Exercise objective:
Set down the whole listing below exactly. The pictures stay out.

Record set:
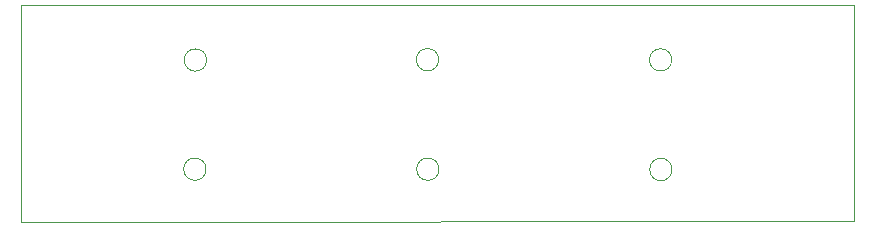
<source format=gbr>
G04 #@! TF.GenerationSoftware,KiCad,Pcbnew,5.1.4+dfsg1-1*
G04 #@! TF.CreationDate,2020-04-10T18:02:35-04:00*
G04 #@! TF.ProjectId,LilMix,4c696c4d-6978-42e6-9b69-6361645f7063,rev?*
G04 #@! TF.SameCoordinates,Original*
G04 #@! TF.FileFunction,Profile,NP*
%FSLAX46Y46*%
G04 Gerber Fmt 4.6, Leading zero omitted, Abs format (unit mm)*
G04 Created by KiCad (PCBNEW 5.1.4+dfsg1-1) date 2020-04-10 18:02:35*
%MOMM*%
%LPD*%
G04 APERTURE LIST*
%ADD10C,0.050000*%
G04 APERTURE END LIST*
D10*
X142183398Y-123203398D02*
G75*
G03X142183398Y-123203398I-943398J0D01*
G01*
X122473398Y-132460000D02*
G75*
G03X122473398Y-132460000I-943398J0D01*
G01*
X87100000Y-136953000D02*
X157582000Y-136878000D01*
X87100000Y-118570000D02*
X157580000Y-118570000D01*
X87100000Y-118570000D02*
X87100000Y-136953000D01*
X102748398Y-132460000D02*
G75*
G03X102748398Y-132460000I-943398J0D01*
G01*
X122448398Y-123185000D02*
G75*
G03X122448398Y-123185000I-943398J0D01*
G01*
X142205000Y-132485000D02*
G75*
G03X142205000Y-132485000I-943398J0D01*
G01*
X102798398Y-123216602D02*
G75*
G03X102798398Y-123216602I-943398J0D01*
G01*
X157582000Y-136878000D02*
X157580000Y-118570000D01*
M02*

</source>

Exercise response:
<source format=gbr>
G04 #@! TF.GenerationSoftware,KiCad,Pcbnew,5.1.4+dfsg1-1*
G04 #@! TF.CreationDate,2020-04-10T18:02:35-04:00*
G04 #@! TF.ProjectId,LilMix,4c696c4d-6978-42e6-9b69-6361645f7063,rev?*
G04 #@! TF.SameCoordinates,Original*
G04 #@! TF.FileFunction,Profile,NP*
%FSLAX46Y46*%
G04 Gerber Fmt 4.6, Leading zero omitted, Abs format (unit mm)*
G04 Created by KiCad (PCBNEW 5.1.4+dfsg1-1) date 2020-04-10 18:02:35*
%MOMM*%
%LPD*%
G04 APERTURE LIST*
%ADD10C,0.050000*%
G04 APERTURE END LIST*
D10*
X142183398Y-123203398D02*
G75*
G03X142183398Y-123203398I-943398J0D01*
G01*
X122473398Y-132460000D02*
G75*
G03X122473398Y-132460000I-943398J0D01*
G01*
X87100000Y-136953000D02*
X157582000Y-136878000D01*
X87100000Y-118570000D02*
X157580000Y-118570000D01*
X87100000Y-118570000D02*
X87100000Y-136953000D01*
X102748398Y-132460000D02*
G75*
G03X102748398Y-132460000I-943398J0D01*
G01*
X122448398Y-123185000D02*
G75*
G03X122448398Y-123185000I-943398J0D01*
G01*
X142205000Y-132485000D02*
G75*
G03X142205000Y-132485000I-943398J0D01*
G01*
X102798398Y-123216602D02*
G75*
G03X102798398Y-123216602I-943398J0D01*
G01*
X157582000Y-136878000D02*
X157580000Y-118570000D01*
M02*

</source>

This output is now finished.